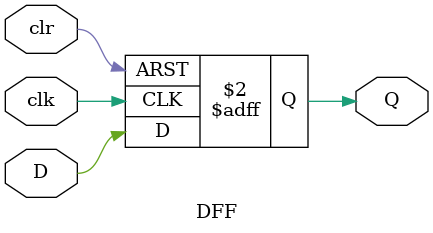
<source format=v>
module DFF(D, clk, clr, Q);

input D,clk,clr;
output reg Q;

always @(posedge clk, posedge clr)begin
    if (clr)
    Q <= 1'b0;
    else
    Q <= D;
end
endmodule

</source>
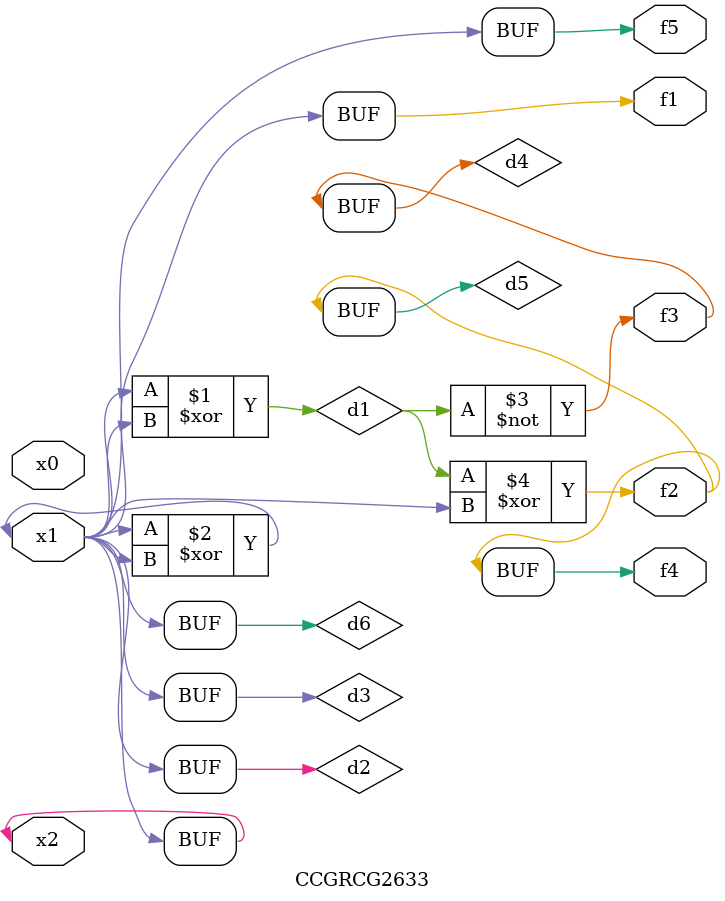
<source format=v>
module CCGRCG2633(
	input x0, x1, x2,
	output f1, f2, f3, f4, f5
);

	wire d1, d2, d3, d4, d5, d6;

	xor (d1, x1, x2);
	buf (d2, x1, x2);
	xor (d3, x1, x2);
	nor (d4, d1);
	xor (d5, d1, d2);
	buf (d6, d2, d3);
	assign f1 = d6;
	assign f2 = d5;
	assign f3 = d4;
	assign f4 = d5;
	assign f5 = d6;
endmodule

</source>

What you are asked to do:
Each line in the data that holds the word "assign" must be copied.

Problem solution:
	assign f1 = d6;
	assign f2 = d5;
	assign f3 = d4;
	assign f4 = d5;
	assign f5 = d6;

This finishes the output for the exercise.